Indie encontra-se com o clássico

Olá queridos e queridas!

Espero que o final de semana tenha sido ótimo e agora esteja cheio de energia para mais uma semana com muitas coisas para acontecer!

Antes de começar os trabalhos, quero falar que essa semana estamos com novidades!!

Primeiramente, temos uma nova blogueira no time, a Bianca, que aceito se unir a nós trazendo mais um diferencial musical para o Música, por favor!

E nesse final de semana estreiamos uma nova página que é a “Por aí” aonde vocês, nossos queridos leitores, vão encontrar novidades e assuntos diferenciados que anda rolando no mundo da música!!

Agora vamos ao que interessa:

Essa semana vamos trazer para vocês umas sonzeiras conceituais que temos guardados!

O termo já diz, sao sonzeiras que tem todo um conceito por trás da elaboração seja do CD, da música, ou qualquer que seja o projeto.

E dentro de todos os sons que eu tenho nesta pasta, escolhi um CD colaborativo entre a banda já mencionada aqui ,Deerhoof, e o coletivo de música clássica Ensemble Dal Niente, que já é insusitado por si só pela mistura entre Rock e música clássica e que tem como ponto em comum o compositor Marcos Balter,que , como disse o site MonkeyBuzz, fez com que dois universos ao se entreolharem acabaram por enriquecer sua própria existência!
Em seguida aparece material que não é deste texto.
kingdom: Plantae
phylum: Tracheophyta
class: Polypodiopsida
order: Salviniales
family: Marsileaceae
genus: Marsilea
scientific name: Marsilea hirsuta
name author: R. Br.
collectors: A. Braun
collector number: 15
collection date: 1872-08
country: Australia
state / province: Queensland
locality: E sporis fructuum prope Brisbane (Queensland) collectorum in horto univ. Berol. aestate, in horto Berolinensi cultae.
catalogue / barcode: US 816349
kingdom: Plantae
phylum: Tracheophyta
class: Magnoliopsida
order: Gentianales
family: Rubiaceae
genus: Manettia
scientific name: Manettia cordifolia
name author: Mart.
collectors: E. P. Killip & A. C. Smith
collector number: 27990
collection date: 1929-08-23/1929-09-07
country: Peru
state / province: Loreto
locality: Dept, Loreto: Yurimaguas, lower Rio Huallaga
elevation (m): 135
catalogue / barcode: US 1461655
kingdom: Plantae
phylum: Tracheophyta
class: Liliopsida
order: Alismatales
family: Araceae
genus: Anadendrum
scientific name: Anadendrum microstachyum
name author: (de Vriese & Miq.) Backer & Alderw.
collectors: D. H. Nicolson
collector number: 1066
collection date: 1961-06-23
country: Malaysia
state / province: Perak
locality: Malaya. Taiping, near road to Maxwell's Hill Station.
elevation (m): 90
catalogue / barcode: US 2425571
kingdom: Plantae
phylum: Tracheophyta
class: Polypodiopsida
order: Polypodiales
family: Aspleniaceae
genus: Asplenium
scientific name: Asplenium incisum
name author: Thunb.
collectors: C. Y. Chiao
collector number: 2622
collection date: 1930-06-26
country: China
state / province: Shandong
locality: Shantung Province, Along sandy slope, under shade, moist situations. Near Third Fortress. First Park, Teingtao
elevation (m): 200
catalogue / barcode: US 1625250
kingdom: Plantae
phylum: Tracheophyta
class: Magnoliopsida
Apesar de não gostar mutio de ficar citando, acho que desta vez não tem como descrever o de outro jeito:

As lógicas em Balter / Saunier estão invertidas, como se este exibisse, de fato, uma orquestra que olha para uma banda de Rock e, em seguida, o seu inverso. A primeira metade do trabalho concentra-se na música meltDown Upshot, composta por Balter. Neste momento, a composição, preenchida de partículas sonoras etéreas, avança por sete movimentos, que estão divididos em faixas separadas de acordo com a lógica de um álbum de Rock. O interlúdio, como dissemos, é a misteriosa e dissonante Pois que nada dure, ou que durando. O terceiro momento, Deerhoof Chamber Variations, por sua vez, traz algumas melodias de Deerhoof re-arranjadas pelo baterista Greg Saunier, que transforma várias células de músicas da banda, agora como se fossem uma única sinfonia (fonte: Monkeybuzz)

Então, sem mais deixo o CD aqui para vocês e depois compartilhem o que acharam deste álbum tão bem elaborado!!!

Eu, pelo menos, gostei muito! Ja sou muit ã de Deerhoof e fico muito feliz com a galera que se auto-produz. E esse álbum colaborativo não foi diferente e achei o resultado extremamente interessante!

Indico para quem curte uns ons meio estranhamos com pegadas de jazz sem deixar de lado os riffs do rock e toque especial da música clássica!